À l'occasion de la parution du livre du sociologue Raymond Boudon sur l'inégalité des chances, paru en 1973, en anglais en en français simultanément, la revue Contreproint a organisé un débat sur la question. Dans son texte d'introduction, Alain Gérard Slama, aujourd'hui éditorialiste au Figaro, précise l'origine de la notion d'égalité des chances.

«Inventée par Gaston Bergery pour camoufler le tempo alla turca avec lequel il s'éloignait du parti radical, la notion fut, par l'entremise du même, utilisée par le maréchal Pétain pour justifier sa politique sociale. Il est étrange qu'il ait fallu attendre Raymond Boudon pour s'inquiéter d'une tarte à la crème susceptible d'être mise à tant de sauces.

Le thème est né avec l'époque -les années trente --qui découvrit l'art de revêtir des oripeaux du « réel » la rêverie politique. Epoque justement obsédée par la question sociale, mais étrangement allergique à la politique (c'est-à-dire au conflit) et à l'économie (c'est-à-dire à la rareté) -époque où l'imagination surabondait pour déployer le mythe de la transparence et de la cohérence sociales, mais faisait cruellement défaut pour comprendre la fonction du député et du sac d'écus.
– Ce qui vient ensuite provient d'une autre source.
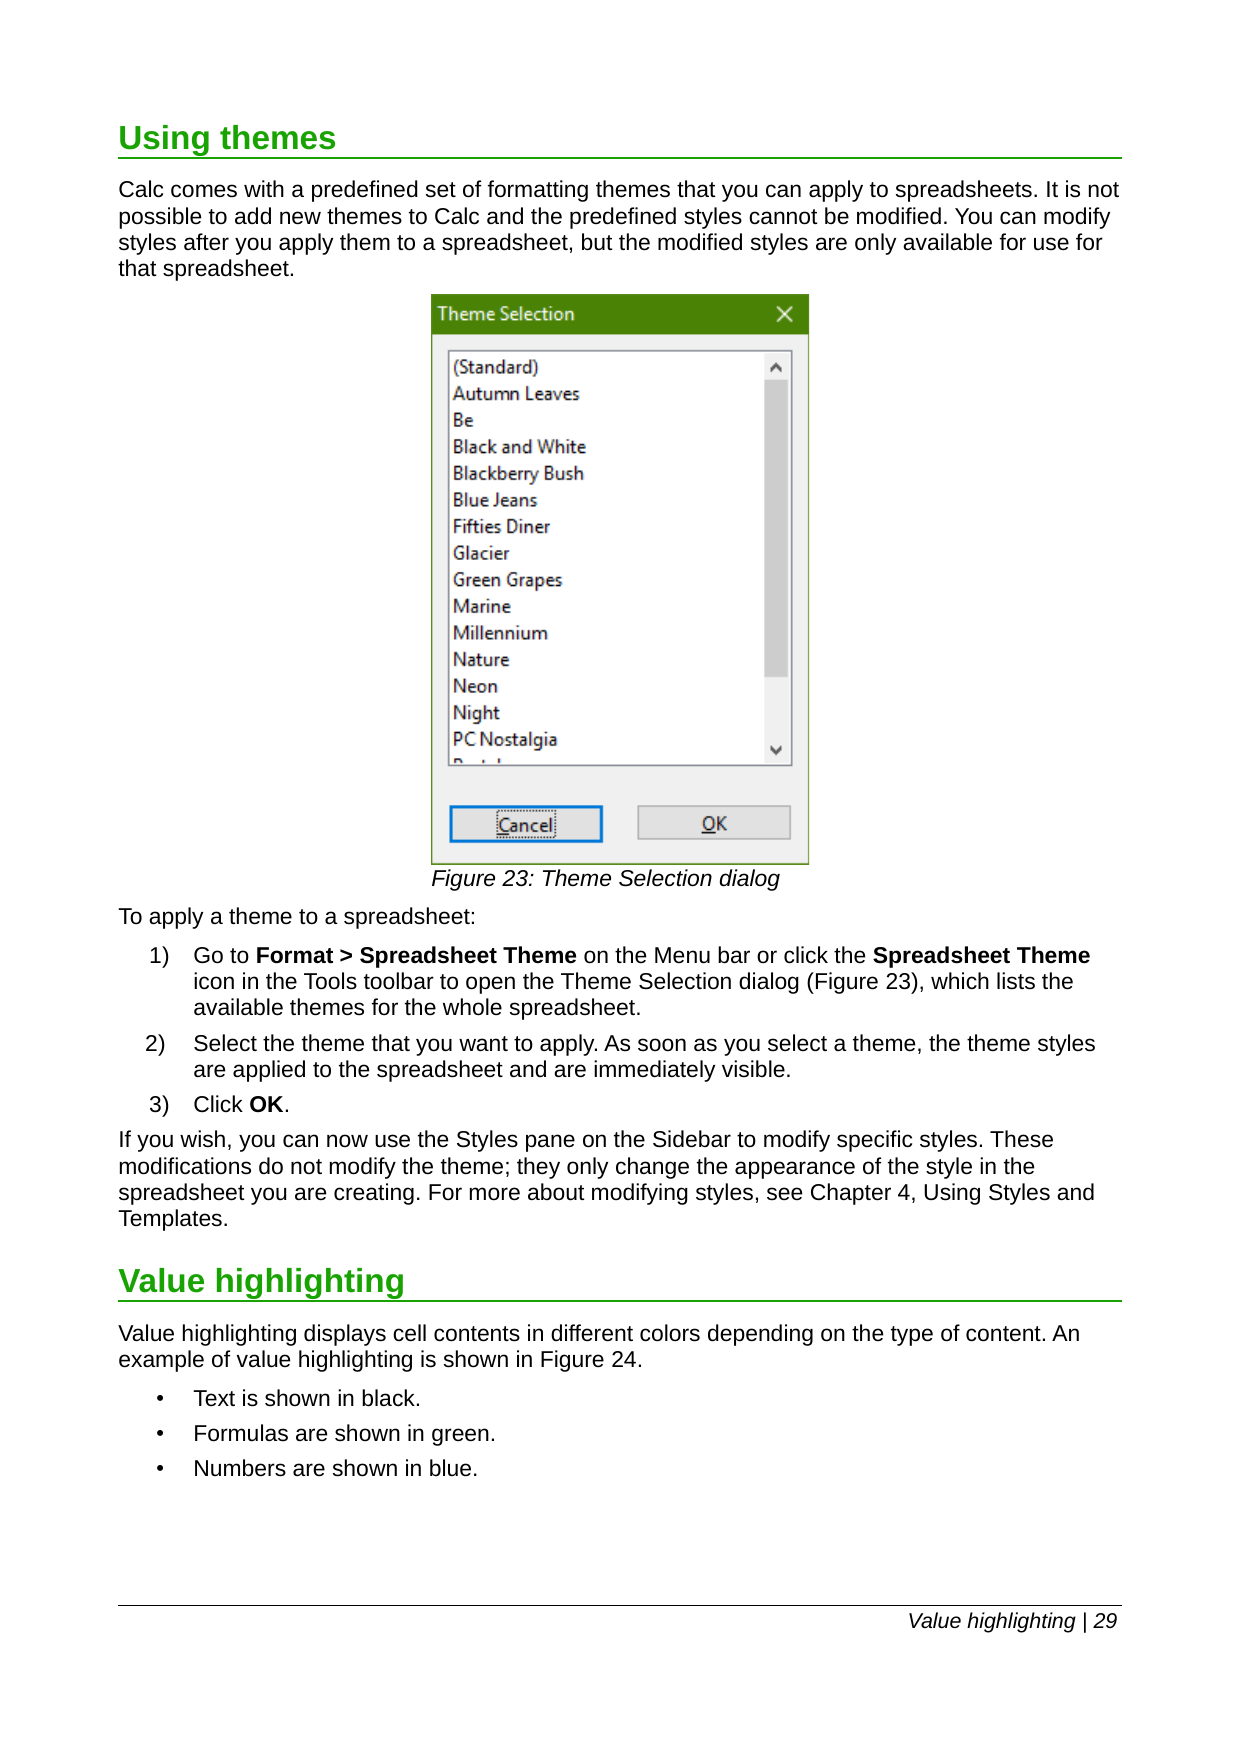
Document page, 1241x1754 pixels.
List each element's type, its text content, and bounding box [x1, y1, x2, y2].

picture [431, 294, 810, 865]
list Click OK. [169, 1091, 1122, 1117]
text Value highlighting displays cell contents in different colors depending on the type of content. An example of value highlighting is shown in Figure 24. [118, 1319, 1122, 1372]
text To apply a theme to a spreadsheet: [118, 903, 1122, 929]
text If you wish, you can now use the Styles pane on the Sidebar to modify specific styles. These modifications do not modify the theme; they only change the appearance of the style in the spreadsheet you are creating. For more about modifying styles, see Chapter 4, Using Styles and Templates. [118, 1126, 1122, 1232]
subtitle Using themes [118, 118, 1122, 157]
subtitle Value highlighting [118, 1261, 1122, 1300]
list Numbers are shown in blue. [156, 1455, 1122, 1481]
list Select the theme that you want to apply. As soon as you select a theme, the theme styles are applied to the spreadsheet and are immediately visible. [165, 1029, 1122, 1082]
text Calc comes with a predefined set of formatting themes that you can apply to spreadsheets. It is not possible to add new themes to Calc and the predefined styles cannot be modified. You can modify styles after you apply them to a spreadsheet, but the modified styles are only available for use for that spreadsheet. [118, 176, 1122, 282]
list Formulas are shown in green. [156, 1420, 1122, 1446]
list Text is shown in black. [156, 1385, 1122, 1411]
list Go to Format > Spreadsheet Theme on the Menu bar or click the Spreadsheet Theme icon in the Tools toolbar to open the Theme Selection dialog (Figure 23), which lists the available themes for the whole spreadsheet. [169, 942, 1122, 1021]
text Figure 23: Theme Selection dialog [431, 865, 809, 891]
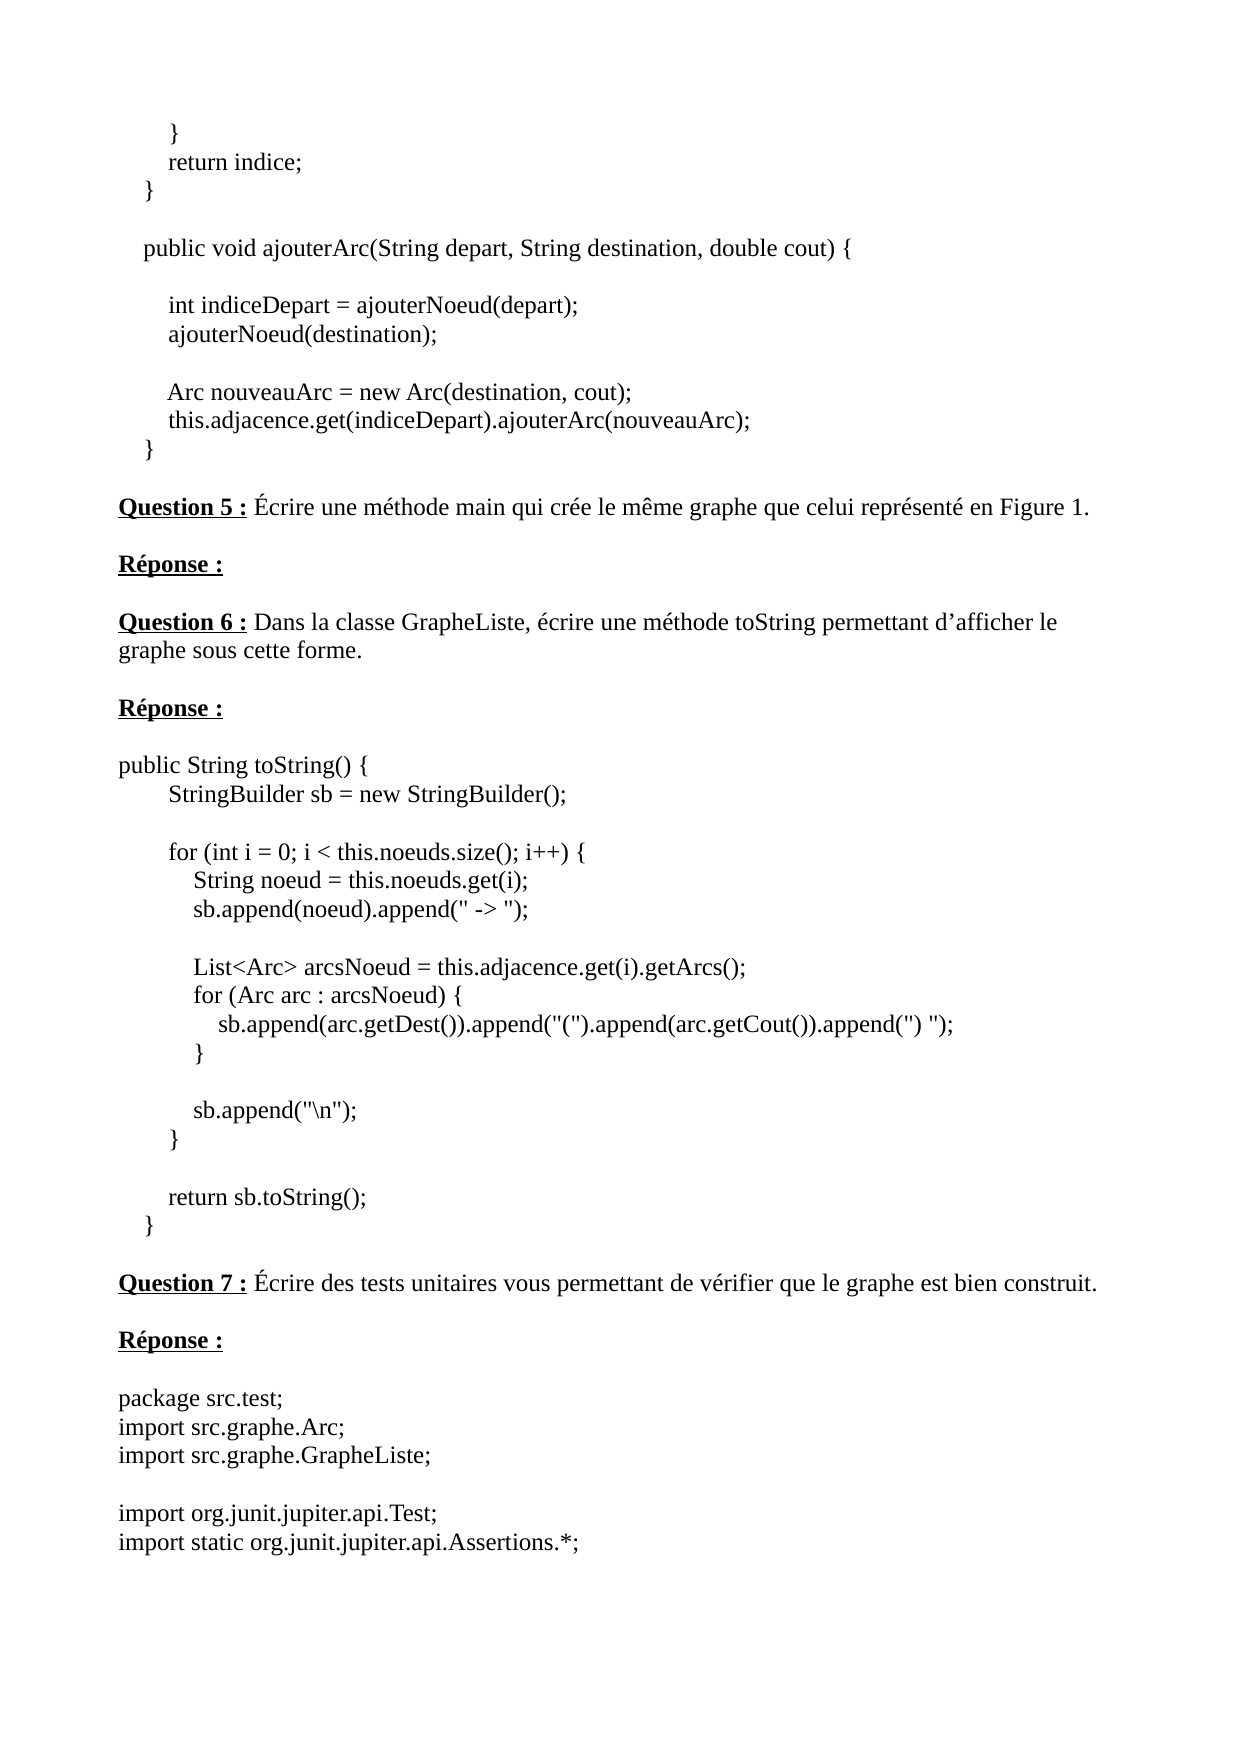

Bergery, on ne s'en étonnera pas, était, en même temps que le hérault de l'égalité des chances, le théoricien du « rassemblement » politique et de l'«abondance ». On peut dire que du «frontisme » de Bergery aux « réformateurs », en passant par le gaullisme, la plupart des modernismes réformistes ont vécu sur cette confusion. Le thème de l'égalité des chances, comme le montre le débat qu'on va lire, suppose une élasticité parfaite du corps social et de sa capacité productive. Il procède de la même erreur qui condamna le Front populaire comme elle condamne le Programme commun: la confiance dans la fluidité parfaite du marché du travail. Or le corps social n'est pas une somme d'organes interchangeables, ou dont les fonctions spécifiques échappent à l'influence de l'ensemble auquel elles collaborent. La volonté générale, comme l'avait vu Rousseau, n'est pas davantage l'ad­dition des volontés particulières : elle en est la résultante. D'où la nécessité de dépasser la sociologie « fonctionnaliste » qui présente le double inconvénient de méconnaître la complexité des « systèmes » ou des «r sous-systèmes » sociaux, et de croire que les finalités implicites des sociétés sont les mêmes que leurs finalités explicites, ou du moins se définissent par rapport à ces dernières.

1- L'inégalité des chances: la mobilité sociale dans la société industrielle, Paris, A. Colin, 1973, 237 p.